More Canadian millionaires expected within the next 5 years
In the next five years, the number of Canadian millionaires will “jump by more than half,” according to CBC. This prediction puts the Canadian millionaire growth rate ahead of growth rates in the United States.
The Global Wealth Report 2018 from Credit Suisse claims Canada’s 1.3 million millionaires this year will “rise 54 per cent to nearly two million people by 2023.”
Out of the world’s largest growing economies, Canada places third behind China and Russia. All three countries are expected to have the largest percentage gain concerning new millionaires over the next five years.
Credit Suisse used different elements to determine the potential for increased wealth, including home ownership, gross domestic product and inflation based on the most recent International Monetary Fund (IMF) economic outlook.
Wealth in Canadian housing market
One of the main drivers of Canadian wealth is our high (and increasing) property values. Despite a recent cooling period, the Canadian real estate market will continue to make millionaires as we move forward.

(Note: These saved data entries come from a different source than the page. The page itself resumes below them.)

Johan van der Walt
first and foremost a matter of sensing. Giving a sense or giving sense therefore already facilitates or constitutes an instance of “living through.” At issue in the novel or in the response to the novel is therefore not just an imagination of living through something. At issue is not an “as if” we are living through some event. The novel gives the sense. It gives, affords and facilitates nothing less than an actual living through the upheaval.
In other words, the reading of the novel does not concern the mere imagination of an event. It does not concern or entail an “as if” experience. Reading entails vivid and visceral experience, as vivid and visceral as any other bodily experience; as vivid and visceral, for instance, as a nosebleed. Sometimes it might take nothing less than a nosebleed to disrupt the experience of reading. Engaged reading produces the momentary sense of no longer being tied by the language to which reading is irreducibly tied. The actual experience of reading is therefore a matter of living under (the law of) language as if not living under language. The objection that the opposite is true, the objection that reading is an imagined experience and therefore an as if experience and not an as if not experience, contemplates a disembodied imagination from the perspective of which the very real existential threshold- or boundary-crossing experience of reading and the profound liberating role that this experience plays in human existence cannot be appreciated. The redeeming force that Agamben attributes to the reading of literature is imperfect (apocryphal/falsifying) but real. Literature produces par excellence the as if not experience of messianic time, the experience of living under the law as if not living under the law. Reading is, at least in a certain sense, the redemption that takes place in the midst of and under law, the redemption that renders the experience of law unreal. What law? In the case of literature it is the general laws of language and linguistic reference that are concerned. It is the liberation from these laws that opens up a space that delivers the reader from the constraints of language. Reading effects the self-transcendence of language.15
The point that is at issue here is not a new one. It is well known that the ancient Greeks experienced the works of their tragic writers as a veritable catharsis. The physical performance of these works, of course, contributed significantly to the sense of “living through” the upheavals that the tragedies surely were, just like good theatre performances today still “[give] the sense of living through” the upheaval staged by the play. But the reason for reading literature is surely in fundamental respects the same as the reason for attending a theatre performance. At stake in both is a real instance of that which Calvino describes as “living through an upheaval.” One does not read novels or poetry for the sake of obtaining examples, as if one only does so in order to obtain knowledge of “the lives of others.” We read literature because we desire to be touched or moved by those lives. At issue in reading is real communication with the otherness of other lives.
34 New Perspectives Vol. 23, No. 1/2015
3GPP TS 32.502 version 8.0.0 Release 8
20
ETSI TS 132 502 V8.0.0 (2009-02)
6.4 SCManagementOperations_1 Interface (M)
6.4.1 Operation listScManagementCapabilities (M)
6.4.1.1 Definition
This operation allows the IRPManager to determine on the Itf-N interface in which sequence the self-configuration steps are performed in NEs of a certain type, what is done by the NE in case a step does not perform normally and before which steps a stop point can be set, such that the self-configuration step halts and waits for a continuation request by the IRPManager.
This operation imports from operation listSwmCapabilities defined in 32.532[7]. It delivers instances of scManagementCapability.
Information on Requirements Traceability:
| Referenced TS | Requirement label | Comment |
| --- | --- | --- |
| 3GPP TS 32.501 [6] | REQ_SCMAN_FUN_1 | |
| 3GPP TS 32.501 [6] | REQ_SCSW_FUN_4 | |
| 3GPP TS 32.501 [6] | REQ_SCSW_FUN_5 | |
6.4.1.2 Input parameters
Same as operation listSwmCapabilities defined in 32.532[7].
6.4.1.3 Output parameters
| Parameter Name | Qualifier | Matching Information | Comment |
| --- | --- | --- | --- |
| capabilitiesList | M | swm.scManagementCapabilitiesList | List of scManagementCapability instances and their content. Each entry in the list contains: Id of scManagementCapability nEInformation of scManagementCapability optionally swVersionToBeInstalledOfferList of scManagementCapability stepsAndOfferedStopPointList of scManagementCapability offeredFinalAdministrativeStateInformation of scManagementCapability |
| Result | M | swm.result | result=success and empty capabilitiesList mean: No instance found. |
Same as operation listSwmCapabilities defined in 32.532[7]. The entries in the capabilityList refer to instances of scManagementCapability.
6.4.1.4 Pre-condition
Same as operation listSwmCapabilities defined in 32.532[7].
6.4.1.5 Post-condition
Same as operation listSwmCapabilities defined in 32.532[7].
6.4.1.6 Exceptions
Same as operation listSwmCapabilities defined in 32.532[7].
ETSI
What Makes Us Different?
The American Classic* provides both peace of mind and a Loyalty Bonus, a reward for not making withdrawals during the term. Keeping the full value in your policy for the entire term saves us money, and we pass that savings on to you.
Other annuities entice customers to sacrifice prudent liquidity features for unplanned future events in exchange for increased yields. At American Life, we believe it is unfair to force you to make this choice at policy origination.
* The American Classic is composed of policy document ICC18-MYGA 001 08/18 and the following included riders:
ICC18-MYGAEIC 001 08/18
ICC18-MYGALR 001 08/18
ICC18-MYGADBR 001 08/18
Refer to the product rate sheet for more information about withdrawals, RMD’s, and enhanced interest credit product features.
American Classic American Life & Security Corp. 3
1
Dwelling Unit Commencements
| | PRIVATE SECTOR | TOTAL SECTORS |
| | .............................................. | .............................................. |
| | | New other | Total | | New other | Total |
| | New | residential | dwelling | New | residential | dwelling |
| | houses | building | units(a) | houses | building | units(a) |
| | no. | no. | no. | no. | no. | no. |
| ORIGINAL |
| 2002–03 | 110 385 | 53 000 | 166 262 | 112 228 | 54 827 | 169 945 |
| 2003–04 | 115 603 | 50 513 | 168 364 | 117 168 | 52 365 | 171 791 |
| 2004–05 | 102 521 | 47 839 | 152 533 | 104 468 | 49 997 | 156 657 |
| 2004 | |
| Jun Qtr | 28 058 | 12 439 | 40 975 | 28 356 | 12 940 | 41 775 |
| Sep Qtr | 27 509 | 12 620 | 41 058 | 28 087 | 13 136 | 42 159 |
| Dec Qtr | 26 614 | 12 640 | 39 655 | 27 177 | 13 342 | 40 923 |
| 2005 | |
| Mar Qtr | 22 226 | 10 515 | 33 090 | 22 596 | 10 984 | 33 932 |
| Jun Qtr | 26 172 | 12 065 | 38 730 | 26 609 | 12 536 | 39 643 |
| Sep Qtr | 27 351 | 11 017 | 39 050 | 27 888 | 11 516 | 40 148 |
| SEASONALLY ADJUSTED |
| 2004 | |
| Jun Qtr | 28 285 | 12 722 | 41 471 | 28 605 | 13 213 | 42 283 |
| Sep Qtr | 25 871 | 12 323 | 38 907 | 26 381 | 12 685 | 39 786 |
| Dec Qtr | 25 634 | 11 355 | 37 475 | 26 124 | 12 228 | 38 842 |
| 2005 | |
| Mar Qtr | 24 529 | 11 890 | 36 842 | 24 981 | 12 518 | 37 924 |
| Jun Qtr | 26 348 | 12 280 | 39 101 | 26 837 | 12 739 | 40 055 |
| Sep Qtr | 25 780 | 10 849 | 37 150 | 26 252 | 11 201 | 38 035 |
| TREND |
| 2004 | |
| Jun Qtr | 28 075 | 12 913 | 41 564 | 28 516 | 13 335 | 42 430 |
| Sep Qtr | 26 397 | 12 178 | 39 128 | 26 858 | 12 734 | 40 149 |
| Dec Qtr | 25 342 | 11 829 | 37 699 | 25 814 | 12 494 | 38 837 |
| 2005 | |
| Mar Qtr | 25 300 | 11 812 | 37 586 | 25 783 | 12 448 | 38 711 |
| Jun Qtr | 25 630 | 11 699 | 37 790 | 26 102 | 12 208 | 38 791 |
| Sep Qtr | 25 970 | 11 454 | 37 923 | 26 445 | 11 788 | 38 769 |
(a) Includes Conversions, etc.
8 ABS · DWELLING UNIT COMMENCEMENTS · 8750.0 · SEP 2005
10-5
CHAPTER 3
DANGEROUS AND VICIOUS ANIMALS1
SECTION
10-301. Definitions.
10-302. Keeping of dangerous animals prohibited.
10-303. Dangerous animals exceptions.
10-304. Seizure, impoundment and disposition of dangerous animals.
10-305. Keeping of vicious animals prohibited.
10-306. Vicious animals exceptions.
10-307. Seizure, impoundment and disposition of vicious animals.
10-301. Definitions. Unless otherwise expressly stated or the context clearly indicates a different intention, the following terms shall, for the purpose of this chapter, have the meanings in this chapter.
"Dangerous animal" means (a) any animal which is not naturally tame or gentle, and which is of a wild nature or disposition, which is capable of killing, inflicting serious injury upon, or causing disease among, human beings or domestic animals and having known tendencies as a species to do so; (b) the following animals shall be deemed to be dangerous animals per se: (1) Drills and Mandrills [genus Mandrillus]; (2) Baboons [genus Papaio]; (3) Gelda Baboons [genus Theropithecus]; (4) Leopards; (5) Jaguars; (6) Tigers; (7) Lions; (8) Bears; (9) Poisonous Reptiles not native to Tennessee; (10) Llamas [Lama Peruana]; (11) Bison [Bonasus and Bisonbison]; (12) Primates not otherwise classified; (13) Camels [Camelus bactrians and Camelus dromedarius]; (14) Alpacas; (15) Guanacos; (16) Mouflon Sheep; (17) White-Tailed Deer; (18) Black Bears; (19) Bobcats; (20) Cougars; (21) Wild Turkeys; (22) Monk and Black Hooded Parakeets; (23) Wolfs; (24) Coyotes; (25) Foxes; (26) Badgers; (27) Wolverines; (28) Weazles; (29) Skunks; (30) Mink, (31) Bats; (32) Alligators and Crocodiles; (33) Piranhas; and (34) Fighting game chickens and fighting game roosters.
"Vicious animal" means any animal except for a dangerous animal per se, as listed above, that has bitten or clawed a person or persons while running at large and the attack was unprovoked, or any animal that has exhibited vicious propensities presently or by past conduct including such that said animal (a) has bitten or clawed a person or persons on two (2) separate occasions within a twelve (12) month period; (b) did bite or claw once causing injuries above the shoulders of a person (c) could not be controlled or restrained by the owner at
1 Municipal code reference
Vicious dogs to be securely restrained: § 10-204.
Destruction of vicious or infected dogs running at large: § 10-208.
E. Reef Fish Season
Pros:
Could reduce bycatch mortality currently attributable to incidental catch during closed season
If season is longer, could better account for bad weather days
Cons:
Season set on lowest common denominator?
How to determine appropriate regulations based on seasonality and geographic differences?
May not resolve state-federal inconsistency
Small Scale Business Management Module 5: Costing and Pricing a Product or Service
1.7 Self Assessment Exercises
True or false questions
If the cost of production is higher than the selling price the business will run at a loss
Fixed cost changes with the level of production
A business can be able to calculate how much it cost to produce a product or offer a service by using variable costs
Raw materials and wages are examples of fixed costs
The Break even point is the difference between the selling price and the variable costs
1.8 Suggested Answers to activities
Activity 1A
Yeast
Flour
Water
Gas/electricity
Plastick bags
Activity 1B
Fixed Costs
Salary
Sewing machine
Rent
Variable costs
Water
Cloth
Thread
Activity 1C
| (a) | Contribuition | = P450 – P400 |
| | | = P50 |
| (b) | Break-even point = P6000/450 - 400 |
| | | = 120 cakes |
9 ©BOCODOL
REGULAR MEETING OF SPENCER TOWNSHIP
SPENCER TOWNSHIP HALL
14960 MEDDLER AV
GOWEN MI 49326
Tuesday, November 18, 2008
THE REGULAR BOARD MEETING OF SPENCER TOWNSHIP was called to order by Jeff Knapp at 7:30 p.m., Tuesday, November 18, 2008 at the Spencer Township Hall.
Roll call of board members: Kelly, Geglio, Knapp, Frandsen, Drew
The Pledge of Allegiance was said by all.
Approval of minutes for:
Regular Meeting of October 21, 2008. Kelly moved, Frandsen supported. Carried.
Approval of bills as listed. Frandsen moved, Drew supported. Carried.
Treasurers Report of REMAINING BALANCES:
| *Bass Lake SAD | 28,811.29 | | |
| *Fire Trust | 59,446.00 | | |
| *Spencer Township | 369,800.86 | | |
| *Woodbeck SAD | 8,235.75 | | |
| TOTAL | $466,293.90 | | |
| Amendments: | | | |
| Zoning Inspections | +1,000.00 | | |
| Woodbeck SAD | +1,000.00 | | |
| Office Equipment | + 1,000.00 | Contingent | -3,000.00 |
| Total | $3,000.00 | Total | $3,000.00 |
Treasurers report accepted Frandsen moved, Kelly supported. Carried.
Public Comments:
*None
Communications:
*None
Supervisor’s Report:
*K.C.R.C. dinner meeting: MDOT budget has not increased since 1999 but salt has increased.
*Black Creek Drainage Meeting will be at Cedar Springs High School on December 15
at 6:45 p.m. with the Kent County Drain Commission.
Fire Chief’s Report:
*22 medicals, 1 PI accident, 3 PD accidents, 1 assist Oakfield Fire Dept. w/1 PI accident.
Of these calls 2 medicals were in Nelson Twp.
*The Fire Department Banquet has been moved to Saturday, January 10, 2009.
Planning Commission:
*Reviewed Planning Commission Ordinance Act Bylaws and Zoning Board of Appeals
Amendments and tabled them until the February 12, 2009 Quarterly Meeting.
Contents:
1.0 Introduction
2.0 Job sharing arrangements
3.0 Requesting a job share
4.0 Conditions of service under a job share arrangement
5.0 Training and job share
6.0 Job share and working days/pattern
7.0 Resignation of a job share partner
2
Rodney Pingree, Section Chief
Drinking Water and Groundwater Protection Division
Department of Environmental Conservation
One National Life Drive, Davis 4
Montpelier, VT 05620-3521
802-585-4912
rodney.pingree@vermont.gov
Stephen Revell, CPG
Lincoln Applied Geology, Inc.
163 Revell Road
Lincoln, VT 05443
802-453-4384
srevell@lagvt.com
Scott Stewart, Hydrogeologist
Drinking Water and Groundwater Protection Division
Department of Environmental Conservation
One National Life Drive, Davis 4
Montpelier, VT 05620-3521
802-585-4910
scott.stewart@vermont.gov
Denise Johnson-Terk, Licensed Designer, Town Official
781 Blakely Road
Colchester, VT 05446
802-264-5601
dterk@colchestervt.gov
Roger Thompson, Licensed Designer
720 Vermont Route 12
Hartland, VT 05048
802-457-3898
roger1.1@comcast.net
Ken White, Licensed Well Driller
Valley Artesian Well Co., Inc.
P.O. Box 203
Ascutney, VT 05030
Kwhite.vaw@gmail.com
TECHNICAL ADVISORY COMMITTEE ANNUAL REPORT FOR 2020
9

“One of the assumptions behind the increase in the number of millionaires is that Canadians’ housing wealth will continue to rise – no collapse in that market,” said economics professor Jim Davies.
The Canadian Real Estate Association released data this week showing a near 9% decrease in home sales in September, compared to the previous year.
Davies explained that there are “currently a lot of people with wealth just below $1 million US.” As property values increase over the next five years, those hovering around the $1 million mark have a high probability of surpassing that million-dollar mark.
“The predicted rise in wealth over the five years would take everyone with wealth equal to more than three times the average now into the millionaire group if it happened today,” said Davies.
The report claims that more than 46% of Canadians are valued between $100,000 and $1 million.
Despite the increased Canadian wealth predicted over the next half-decade, Credit Suisse warns that the Canadian economy faces some unique challenges. Credit Suisse classifies the Canadian outlook as “somewhat uncertain” based on some important factors.
“Approval has not been obtained for new oil pipelines, contributing to a glut of oil in the United States Midwest. This has forced the price for oil from Canada’s tar sands well below the world price.”
And on trade:
“Trade frictions have become serious, with the United States continuing punitive tariffs on Canadian lumber, steel and aluminum, despite having reached a tentative free trade agreement with Canada and Mexico to replace NAFTA.”